The first vaccination should be given anywhere from twelve to fifteen months of age, and the second vaccination is recommended between four to six years of age. One dose ensures 93 percent immunity against the disease, while two doses increases that number to 97 percent.

According to a National Immunization Survey done by the CDC, the overall MMR vaccination rate in Oregon from 1995-2017 for infants 19 to 35 months of age is as high as 90.3 percent. With the outbreaks occurring mainly around the Portland area, researchers are finding that there is a connection between vaccination rates and the high occurences of measles they are experiencing. Clark County, Washington, currently has 53 documented cases with two suspected cases and are advising residents that it is mandatory to get vaccinated. Clark county is one of the five least vaccinated counties in Washington with a vaccination rate of  84.5 percent among children two years and older. Multnomah county, here in Oregon, has a slightly higher rate of 87 percent of vaccinated infants, and has documented a total of three cases of measles so far.

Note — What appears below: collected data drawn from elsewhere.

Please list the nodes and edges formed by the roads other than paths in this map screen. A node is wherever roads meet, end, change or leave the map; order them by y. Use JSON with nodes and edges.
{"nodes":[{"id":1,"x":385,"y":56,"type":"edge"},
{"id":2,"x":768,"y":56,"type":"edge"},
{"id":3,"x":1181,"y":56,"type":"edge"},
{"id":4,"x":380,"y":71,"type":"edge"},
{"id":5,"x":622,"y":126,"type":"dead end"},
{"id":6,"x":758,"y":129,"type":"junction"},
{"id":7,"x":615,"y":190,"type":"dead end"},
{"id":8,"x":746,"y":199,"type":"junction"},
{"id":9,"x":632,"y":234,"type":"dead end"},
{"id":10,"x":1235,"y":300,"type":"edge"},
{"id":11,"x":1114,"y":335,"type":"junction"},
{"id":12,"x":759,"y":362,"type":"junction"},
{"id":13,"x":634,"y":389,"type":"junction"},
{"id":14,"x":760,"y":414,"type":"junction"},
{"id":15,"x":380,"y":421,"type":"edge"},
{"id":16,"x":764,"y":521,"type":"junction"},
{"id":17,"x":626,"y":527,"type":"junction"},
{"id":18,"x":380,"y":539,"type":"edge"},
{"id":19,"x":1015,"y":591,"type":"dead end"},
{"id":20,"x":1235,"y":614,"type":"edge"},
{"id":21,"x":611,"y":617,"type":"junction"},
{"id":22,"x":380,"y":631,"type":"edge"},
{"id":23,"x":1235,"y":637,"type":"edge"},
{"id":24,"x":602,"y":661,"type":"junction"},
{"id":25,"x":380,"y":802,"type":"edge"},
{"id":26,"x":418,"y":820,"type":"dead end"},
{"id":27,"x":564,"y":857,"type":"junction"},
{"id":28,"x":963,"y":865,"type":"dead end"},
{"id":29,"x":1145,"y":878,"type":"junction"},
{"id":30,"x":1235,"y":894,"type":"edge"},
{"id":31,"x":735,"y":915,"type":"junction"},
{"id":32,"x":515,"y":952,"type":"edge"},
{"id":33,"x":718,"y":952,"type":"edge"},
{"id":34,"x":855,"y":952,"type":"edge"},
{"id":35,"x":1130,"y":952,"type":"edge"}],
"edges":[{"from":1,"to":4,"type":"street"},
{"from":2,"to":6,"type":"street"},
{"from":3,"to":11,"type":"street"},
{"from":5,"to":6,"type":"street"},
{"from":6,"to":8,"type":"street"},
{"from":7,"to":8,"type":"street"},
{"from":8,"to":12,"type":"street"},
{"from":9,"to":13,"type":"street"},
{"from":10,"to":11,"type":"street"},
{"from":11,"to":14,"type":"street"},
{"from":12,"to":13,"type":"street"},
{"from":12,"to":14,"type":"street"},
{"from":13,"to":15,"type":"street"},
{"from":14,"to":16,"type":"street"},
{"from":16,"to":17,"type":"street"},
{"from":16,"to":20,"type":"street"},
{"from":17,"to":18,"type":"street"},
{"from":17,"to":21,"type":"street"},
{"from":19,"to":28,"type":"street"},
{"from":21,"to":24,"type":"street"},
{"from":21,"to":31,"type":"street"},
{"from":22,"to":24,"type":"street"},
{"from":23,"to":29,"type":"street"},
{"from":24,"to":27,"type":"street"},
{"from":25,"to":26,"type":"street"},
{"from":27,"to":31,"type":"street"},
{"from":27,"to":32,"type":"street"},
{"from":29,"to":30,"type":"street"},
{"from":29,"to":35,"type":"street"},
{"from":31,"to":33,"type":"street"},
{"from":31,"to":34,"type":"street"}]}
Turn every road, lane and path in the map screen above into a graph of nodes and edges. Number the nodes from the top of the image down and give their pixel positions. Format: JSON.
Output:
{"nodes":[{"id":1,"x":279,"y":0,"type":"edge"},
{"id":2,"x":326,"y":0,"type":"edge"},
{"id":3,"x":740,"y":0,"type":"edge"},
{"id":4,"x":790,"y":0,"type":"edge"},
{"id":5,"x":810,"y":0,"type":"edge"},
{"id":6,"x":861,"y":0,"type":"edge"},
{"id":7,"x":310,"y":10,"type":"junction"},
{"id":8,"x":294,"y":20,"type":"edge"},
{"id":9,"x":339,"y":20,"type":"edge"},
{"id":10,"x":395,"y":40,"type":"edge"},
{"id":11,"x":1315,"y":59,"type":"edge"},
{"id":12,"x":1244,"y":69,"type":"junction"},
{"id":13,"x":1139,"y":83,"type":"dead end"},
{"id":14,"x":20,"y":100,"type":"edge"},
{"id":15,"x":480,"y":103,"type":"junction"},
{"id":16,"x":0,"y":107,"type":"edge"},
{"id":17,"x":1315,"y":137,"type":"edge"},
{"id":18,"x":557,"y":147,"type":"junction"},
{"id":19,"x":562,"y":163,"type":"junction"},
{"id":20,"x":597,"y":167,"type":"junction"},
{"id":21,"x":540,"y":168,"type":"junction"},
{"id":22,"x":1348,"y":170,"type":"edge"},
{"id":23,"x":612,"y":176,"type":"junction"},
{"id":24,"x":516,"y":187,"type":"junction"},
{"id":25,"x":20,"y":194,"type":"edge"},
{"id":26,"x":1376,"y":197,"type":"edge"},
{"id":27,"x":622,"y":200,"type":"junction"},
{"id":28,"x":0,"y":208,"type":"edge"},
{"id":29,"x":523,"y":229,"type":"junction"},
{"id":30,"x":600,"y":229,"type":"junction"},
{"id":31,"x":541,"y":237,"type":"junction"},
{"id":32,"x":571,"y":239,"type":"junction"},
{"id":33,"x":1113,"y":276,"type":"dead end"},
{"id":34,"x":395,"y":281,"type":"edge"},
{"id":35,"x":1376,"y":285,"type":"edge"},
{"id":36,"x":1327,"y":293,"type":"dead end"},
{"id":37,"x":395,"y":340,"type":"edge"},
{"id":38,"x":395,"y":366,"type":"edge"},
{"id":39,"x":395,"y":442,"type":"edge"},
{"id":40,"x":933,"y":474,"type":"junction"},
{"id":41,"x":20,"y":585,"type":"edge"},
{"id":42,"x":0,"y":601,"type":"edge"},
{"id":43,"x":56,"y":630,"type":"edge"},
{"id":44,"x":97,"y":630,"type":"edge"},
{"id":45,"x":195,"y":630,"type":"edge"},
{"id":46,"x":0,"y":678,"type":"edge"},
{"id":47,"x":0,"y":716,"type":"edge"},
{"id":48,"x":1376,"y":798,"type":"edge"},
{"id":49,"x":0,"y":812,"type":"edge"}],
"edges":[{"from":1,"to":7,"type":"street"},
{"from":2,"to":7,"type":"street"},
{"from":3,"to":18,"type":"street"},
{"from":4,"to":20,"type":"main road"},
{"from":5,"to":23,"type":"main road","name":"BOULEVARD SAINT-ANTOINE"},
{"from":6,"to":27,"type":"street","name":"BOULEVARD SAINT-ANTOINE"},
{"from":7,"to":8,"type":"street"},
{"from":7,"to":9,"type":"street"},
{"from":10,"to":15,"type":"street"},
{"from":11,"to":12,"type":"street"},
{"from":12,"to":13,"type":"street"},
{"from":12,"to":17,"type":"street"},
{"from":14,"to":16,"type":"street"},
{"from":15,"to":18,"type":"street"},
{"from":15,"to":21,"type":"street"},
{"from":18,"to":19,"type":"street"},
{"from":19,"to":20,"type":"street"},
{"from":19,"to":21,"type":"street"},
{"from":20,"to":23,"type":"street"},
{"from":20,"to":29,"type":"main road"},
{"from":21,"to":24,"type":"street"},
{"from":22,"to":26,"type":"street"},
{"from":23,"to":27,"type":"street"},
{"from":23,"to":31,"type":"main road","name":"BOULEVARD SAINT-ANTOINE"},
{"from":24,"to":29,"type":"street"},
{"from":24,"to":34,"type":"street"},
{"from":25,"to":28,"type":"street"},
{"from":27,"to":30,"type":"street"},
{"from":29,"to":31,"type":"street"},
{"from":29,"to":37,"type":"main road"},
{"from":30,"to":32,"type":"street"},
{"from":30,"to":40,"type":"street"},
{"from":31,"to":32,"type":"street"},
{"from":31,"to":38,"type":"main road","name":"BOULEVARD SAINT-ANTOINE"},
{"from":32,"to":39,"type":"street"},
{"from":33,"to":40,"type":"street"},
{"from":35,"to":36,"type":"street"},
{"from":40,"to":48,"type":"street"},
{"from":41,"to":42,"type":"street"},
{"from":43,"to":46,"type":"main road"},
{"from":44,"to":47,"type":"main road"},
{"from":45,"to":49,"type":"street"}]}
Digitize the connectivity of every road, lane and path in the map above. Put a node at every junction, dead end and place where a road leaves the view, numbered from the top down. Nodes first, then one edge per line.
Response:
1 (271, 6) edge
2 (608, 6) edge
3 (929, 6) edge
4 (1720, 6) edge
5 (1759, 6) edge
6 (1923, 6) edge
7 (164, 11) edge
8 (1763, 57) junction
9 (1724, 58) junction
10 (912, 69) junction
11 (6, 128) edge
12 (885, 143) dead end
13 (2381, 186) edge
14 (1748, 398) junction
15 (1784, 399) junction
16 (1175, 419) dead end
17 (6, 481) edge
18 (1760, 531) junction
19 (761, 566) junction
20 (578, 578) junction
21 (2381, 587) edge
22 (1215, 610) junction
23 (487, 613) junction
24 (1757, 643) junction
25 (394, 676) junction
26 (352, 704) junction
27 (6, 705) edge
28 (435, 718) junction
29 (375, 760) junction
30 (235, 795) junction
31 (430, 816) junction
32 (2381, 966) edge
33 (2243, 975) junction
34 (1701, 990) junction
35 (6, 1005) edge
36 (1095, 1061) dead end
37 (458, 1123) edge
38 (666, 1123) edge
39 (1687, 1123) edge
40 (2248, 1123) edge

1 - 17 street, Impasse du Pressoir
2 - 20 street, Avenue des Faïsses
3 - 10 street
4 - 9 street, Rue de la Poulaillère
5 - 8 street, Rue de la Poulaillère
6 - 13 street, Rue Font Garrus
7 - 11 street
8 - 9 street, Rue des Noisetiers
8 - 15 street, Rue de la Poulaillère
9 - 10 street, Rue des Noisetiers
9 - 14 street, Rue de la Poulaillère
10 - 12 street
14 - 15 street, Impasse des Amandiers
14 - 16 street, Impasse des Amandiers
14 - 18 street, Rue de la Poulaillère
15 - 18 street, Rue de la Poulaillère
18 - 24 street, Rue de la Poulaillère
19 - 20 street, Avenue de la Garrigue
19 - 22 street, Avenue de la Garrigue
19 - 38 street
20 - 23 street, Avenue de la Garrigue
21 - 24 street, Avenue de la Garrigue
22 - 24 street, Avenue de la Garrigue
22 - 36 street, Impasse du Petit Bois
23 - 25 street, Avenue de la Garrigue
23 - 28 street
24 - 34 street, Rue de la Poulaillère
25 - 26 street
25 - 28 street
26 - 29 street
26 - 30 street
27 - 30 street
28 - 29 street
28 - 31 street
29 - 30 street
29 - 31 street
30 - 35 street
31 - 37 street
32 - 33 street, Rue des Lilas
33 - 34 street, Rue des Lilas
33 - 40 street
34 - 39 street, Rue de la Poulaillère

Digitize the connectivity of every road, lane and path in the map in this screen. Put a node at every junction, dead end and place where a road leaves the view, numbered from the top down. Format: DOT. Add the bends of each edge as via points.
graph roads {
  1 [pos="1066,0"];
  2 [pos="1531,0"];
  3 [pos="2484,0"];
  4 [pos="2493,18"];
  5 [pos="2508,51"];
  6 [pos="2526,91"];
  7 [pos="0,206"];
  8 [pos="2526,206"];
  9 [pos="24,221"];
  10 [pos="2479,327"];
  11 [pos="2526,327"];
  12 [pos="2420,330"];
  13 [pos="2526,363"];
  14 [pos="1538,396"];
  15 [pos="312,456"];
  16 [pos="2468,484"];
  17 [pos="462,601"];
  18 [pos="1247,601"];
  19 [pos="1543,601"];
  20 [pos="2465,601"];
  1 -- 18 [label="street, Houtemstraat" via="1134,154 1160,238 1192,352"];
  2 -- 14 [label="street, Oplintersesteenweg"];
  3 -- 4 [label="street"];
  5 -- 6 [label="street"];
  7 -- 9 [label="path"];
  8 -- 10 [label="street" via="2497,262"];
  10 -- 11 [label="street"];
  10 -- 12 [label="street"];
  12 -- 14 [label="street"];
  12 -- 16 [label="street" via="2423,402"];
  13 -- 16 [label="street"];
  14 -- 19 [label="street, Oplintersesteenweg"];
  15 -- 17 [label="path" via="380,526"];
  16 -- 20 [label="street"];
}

Of all the current outbreaks, most are children under the age of 10. Many people are on the fence about vaccinating their children because of a number of factors that have contributed to the anti-vaccination movement. It’s plausible that the movement was started by a discredited study published by Andrew Wakefield, in which he made the conclusion that the MMR vaccine caused a gastrointestinal syndrome in some children, thus triggering the autism gene. The controversy was further spread by many Hollywood A-listers speaking out against vaccinations. Add to that the availability of unreliable information on the internet and it is easy to see how many American parents could be feeling leery about the safety of vaccinating their children.

With outbreaks occurring across the country, ranging from New York to Hawaii, measles is steadily becoming the talk of not only the Pacific Northwest, but the nation as well. There are currently 10 states with active outbreaks: California, Colorado, Connecticut, New York, New Jersey, Texas, Georgia, Illinois, Washington, and Oregon. Researchers are predicting that as the number of infected individuals not seeking professional medical attention and the number of children going unvaccinated increases, the disease will continue to work itself through the entire state, hitting the ones that do not believe in vaccinations the hardest.

Every American has the duty to wade through the plethora of information in regards to the effectiveness and safety of the MMR vaccination, and make the best decision for their health and the health of their family. We simply cannot make decisions based on the opinions of others, especially when it comes to something as important as our health.